Border/Clash began as a bit of a weird experiment. Five years ago, Allan Buchman, head cook and bottle washer over at the Culture Project, approached me after a slam competition at a bar on 13th Street called Bar 13. He had a rather radical idea to posit. He wanted me to come to his theater and do a one-woman show. I laughed in the face of this short, stocky balding white man and walked away, marveling at the absolute randomness of things in the city. Allan the persistent did not stop there. He invited me to dinner..and lunch…and odd readings he happened to be having at 45 Bleecker. Eventually, he wore me down. I agreed to line up 20 poems in some sort of discernible order, and I allowed them to light the reading--and there began my first romance with the world of theater.

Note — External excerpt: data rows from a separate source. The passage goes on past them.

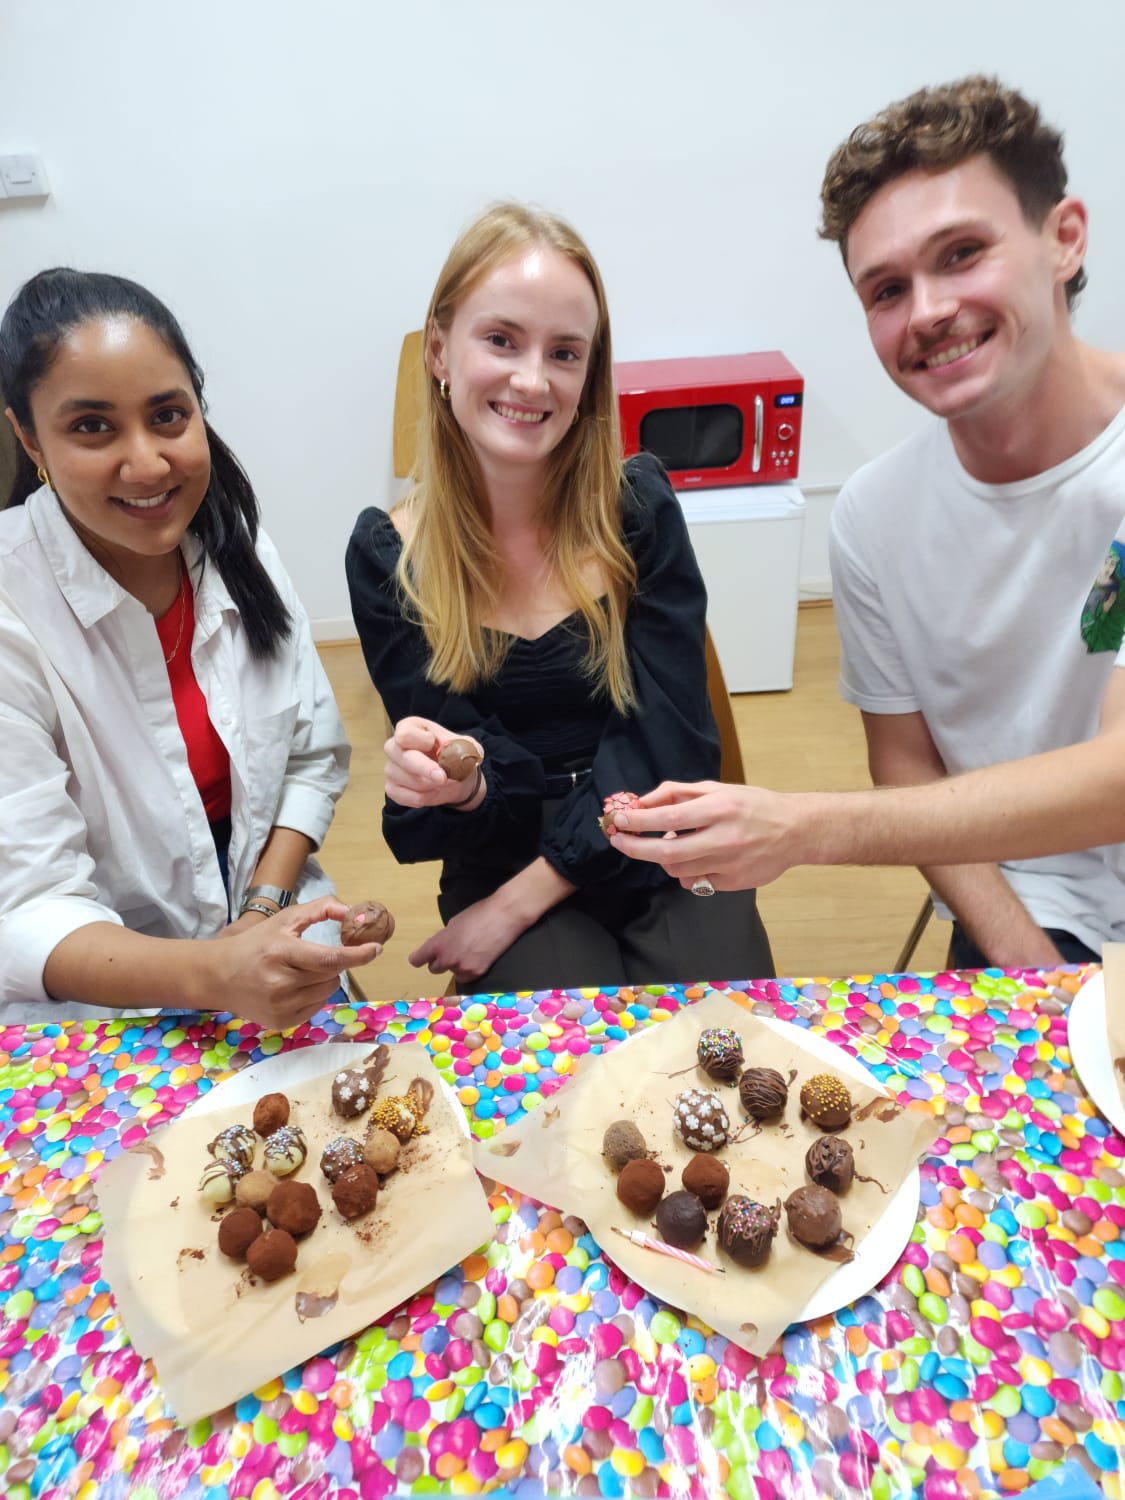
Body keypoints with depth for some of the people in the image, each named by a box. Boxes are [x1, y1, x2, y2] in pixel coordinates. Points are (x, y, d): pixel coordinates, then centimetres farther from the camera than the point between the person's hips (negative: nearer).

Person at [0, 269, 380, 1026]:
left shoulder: (236, 545, -4)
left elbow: (316, 756, 3)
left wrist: (264, 912, -10)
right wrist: (214, 974, -33)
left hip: (269, 936, 3)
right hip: (92, 1010, -2)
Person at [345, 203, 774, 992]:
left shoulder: (639, 506, -6)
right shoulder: (387, 557, -6)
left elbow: (667, 739, -10)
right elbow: (486, 788, -4)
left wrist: (518, 903, -13)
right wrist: (459, 785, -30)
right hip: (502, 861, -1)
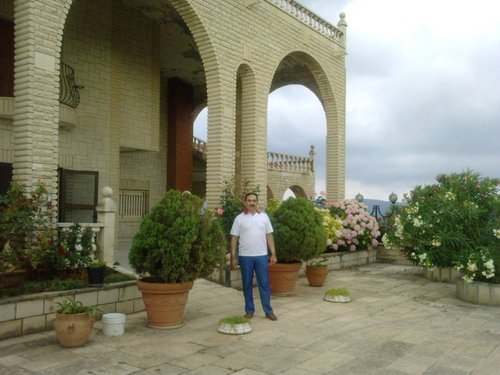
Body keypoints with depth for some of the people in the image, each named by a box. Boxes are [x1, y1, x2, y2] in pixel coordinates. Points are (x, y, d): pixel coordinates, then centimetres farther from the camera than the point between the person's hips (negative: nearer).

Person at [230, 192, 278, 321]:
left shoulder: (264, 216, 5)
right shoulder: (239, 218, -1)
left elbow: (269, 236, 7)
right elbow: (234, 238, 0)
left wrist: (273, 254, 1)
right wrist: (233, 257, -4)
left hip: (262, 255, 1)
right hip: (245, 256, -1)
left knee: (264, 283, 4)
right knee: (247, 284, 7)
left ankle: (268, 311, 12)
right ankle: (249, 310, 18)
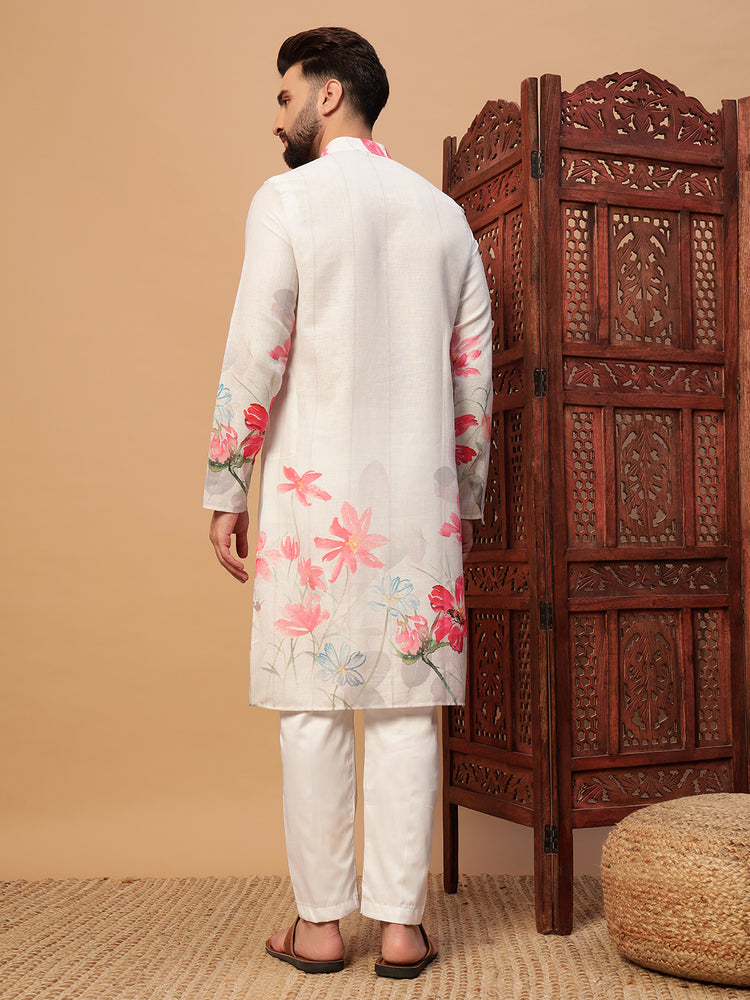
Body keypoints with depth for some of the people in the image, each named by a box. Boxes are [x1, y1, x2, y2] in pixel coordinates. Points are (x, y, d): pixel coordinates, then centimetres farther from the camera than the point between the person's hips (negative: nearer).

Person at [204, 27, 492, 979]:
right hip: (421, 493, 4)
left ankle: (318, 923, 10)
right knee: (407, 707, 5)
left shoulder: (287, 199, -1)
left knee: (314, 706, 2)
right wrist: (465, 499, 18)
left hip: (316, 489, -4)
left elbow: (255, 355, -8)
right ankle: (401, 924, 9)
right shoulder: (444, 214, 13)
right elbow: (473, 372, 12)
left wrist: (224, 489, -2)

Three years, later I was invited to be a part of the Russell Simmons' Def Poetry Jam on Broadway. I spent eight months learning the process of showing up on time and finally deconstructed the mysteries of stage left and stage right. I adjusted to sharing the process of my performance with a director, a stage manager, lighting and sound designers. After the whirlwind swirl of the Tonys and the press and the ego-swell of being a part of a show that made history, I needed a moment to breathe. That moment lasted 10 months. I was now ready to take on the challenge of my own show.
It took me two months to write the first version. It is the hardest thing to figure out what parts of a life are relevant to the telling of it. More so when the life is still being lived. In an evening of theater, there is only about two hours, about one hour for a one-person show. Do I tell about my father? What should I say about my mother? There is so much one can say of 32 years of survival. I wrote and wrote and wrote until I had about a million hours of material. I pulled my meeting with my mother out. I pulled my father out. I put him back in. We needed someone to help me decide what to keep and what to leave for another show.
Rob Urbinati was drawn onboard and we were off. We rearranged events, dropped some of the mother stuff, put back some of the father stories and did a quick litmus test of a performance at the Women Center Stage in 2004. Most people thought we had something there. I went back to the drawing board and rewrote some of the stories, edited some of the poems and ended up with more text than we needed.
We invited Carolyn Allen to help with the dramaturgy. We put parts of my mother back in. We pulled parts of my brother out. We put parts of my brother back in. We kept at it and one year later, after about 6 million drafts, I started learning the script. Garin Marshall lights and set and Emily Wright sound joined the fray and hours and hours and hours of tech-time produced a world tailored to the life and times of Staceyann Chin.
But we opened anyway. And the reviews were honest and affirming and challenging and thorough. I am learning all the time. The work is still a life being lived. As Allan keeps mumbling to me, Billy Crystal maintains they were still writing 700 Sundays four days before closing. I stand mortal in the wake of a work in progress. I am only human, my story is broken in places, but whole in most, most days, I am simply trying to tell an honest tale in a way that is both entertaining and not too embarrassing for the people who still see me as family.